Image Partitioning Finally, we consider the classical Potts problem corresponding to \(A=\mathrm {id}\) in (1). While the focus of the present paper is on a general imaging operator A, we next observe that it also works rather well for \(A=\mathrm {id}\). We used the full coupling scheme and set the step-size parameter to \(\lambda = 0.55\).

To put our result in context, we added the results of two other methods for \(A=\mathrm {id}\): the \(L_0\) gradient smoothing method of Xu et al. [94] and the state-of-the-art \(\alpha \)-expansion graph cut algorithm based on max-flow/min-cut of the library GCOptimization 3.0 of Veksler and Delong [12, 13, 52]. The method of [94] has a parameter \(\kappa >1\) to control the convergence speed and a smoothing weight \(\nu \). In our experiments, we set \(\kappa = 1.01\) and \(\nu =0.1\). For the graph cuts the same neighborhood weights and jump penalty were used as for the proposed method. The discrete labels are computed via k-means.

In Fig. 5, we show the results for a natural image corrupted by Gaussian noise. The Ambrosio–Tortorelli result suffers from clutter and remains noisy. The result of \(L_0\) gradient smoothing over-segments the textured window area while it smooths out details of the cross. The state of the art graph cuts method and the proposed method both provide satisfying results which are visually comparable. Further, they yield solutions with comparable Potts energy values. For instance, on the IVC dataset [55] which consists of 10 natural color images of size \(512\times 512,\) for the model parameters, \(\gamma = 0.25\) and \(\gamma =1,\) the mean values of the proposed approach are 7107.8 and 13053.2 compared with the respective mean energies of the graph cut approach 7093.2 and 13008.7 which differ by about half a percent. (For the results in Fig. 5, the energy value of the proposed approach is 25067.7 compared with 25119.5 for the graph cuts approach.) Here, for the graph cut approach, we took the mean value of the input image on each computed segment before computing the Potts objective function. To sum up, while the proposed method can handle general linear operators A, the quality of the results for \(A=\mathrm id\) is comparable with the state-of-the-art graph cut algorithm for \(A=\mathrm id\).

5 Conclusion

In this paper, we have proposed a new iterative minimization strategy for multivariate piecewise constant Mumford–Shah/Potts energies as well as their quadratic penalty relaxations. Our schemes are based on majorization–minimization or forward–backward splitting methods of Douglas–Rachford type [57]. In contrast to the approaches in [9, 33, 60, 61] for sparsity problems which lead to thresholding algorithms, our approach leads to non-separable yet computationally tractable problems in the backward step.
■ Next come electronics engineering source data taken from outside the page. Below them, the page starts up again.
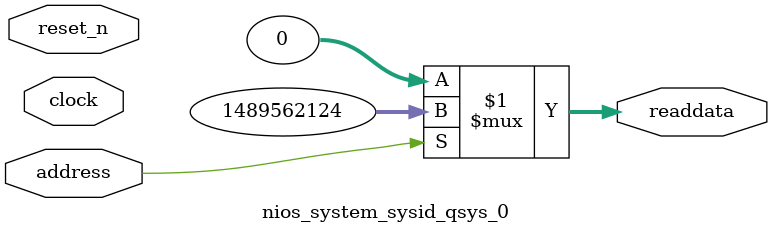
<source format=v>

`timescale 1ns / 1ps
// synthesis translate_on

// turn off superfluous verilog processor warnings 
// altera message_level Level1 
// altera message_off 10034 10035 10036 10037 10230 10240 10030 

module nios_system_sysid_qsys_0 (
               // inputs:
                address,
                clock,
                reset_n,

               // outputs:
                readdata
             )
;

  output  [ 31: 0] readdata;
  input            address;
  input            clock;
  input            reset_n;

  wire    [ 31: 0] readdata;
  //control_slave, which is an e_avalon_slave
  assign readdata = address ? 1489562124 : 0;

endmodule




</source>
As a second part, we have provided a convergence analysis for the proposed algorithms. For the proposed quadratic penalty relaxation scheme, we have shown convergence toward a local minimizer. Due to the NP-hardness of the quadratic penalty relaxation, the convergence result is in the range of what can be expected best. Concerning the scheme for the non-relaxed Potts problem, we have also performed a convergence analysis. In particular, we have obtained results on the convergence toward local minimizers on subsequences. The quality of these results is comparable with the results of [60, 61] where, compared with these papers, we had to deal with the non-separability of the backward step as an additional challenge.
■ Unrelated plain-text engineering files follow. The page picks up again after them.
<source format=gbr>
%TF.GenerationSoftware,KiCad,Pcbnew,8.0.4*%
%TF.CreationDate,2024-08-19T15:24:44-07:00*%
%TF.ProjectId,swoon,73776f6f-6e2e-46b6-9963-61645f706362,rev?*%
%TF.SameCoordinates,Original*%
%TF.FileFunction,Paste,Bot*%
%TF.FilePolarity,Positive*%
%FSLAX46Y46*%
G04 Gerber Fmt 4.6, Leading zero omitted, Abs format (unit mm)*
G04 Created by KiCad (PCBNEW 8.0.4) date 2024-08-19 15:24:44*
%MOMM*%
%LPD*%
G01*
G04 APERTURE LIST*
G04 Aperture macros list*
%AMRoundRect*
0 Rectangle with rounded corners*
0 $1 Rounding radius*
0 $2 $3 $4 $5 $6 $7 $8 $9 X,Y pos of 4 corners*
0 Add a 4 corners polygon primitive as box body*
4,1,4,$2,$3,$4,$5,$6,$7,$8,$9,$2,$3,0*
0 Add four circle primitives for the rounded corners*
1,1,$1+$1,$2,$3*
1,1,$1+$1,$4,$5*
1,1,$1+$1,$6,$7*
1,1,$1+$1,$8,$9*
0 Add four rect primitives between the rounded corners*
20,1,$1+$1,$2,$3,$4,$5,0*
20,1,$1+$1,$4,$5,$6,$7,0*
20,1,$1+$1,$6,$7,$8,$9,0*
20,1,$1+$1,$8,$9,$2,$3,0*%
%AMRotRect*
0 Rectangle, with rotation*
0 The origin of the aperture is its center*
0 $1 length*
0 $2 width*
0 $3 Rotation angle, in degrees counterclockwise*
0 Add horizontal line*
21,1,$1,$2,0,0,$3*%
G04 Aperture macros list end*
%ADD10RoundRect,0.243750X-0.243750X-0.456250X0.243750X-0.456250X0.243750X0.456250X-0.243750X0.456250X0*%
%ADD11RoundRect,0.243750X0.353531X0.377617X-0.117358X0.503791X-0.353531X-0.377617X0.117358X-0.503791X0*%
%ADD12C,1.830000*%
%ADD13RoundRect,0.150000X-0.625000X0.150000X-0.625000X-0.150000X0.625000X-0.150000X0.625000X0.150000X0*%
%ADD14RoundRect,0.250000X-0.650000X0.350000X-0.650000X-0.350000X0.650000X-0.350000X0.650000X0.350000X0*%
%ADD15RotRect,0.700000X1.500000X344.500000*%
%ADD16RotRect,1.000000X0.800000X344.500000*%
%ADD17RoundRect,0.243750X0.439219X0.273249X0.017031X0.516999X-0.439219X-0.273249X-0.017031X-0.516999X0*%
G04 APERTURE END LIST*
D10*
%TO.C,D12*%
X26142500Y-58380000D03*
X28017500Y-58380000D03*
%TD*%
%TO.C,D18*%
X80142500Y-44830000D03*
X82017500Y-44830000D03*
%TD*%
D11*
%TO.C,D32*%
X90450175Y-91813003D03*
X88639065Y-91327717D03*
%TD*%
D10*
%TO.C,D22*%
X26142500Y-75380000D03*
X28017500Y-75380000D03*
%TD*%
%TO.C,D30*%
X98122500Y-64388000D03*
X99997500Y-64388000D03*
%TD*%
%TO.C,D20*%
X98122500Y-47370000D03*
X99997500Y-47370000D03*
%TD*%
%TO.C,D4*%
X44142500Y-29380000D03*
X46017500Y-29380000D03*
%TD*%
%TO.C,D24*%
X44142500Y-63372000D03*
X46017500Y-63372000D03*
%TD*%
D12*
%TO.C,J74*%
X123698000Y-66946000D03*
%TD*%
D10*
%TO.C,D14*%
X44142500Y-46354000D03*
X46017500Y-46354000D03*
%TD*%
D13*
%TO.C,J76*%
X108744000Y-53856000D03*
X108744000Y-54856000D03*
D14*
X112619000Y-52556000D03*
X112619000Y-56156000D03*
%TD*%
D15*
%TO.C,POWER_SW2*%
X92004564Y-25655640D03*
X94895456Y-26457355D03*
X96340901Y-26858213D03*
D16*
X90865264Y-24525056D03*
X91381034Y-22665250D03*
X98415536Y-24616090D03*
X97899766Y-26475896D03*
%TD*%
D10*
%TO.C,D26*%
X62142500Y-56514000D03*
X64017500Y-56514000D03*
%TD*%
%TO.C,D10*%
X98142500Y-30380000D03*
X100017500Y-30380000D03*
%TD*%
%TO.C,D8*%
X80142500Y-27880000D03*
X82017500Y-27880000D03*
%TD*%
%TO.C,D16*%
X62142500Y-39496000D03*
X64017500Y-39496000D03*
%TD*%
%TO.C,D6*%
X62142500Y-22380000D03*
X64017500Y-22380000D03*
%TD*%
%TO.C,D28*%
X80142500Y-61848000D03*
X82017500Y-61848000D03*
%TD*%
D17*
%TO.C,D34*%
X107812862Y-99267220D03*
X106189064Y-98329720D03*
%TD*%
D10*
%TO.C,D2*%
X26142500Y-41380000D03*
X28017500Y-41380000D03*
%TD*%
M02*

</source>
Finally, we have shown the applicability of our schemes in several experiments. We have applied our algorithms to deconvolution problems including the problem of deblurring and denoising motion blur images. We have further dealt with noisy and undersampled Radon data for the task of joint reconstruction, denoising and segmentation. Finally, we have applied our approach to the situation of pure image partitioning (without blur) which is a widely considered problem in computer vision.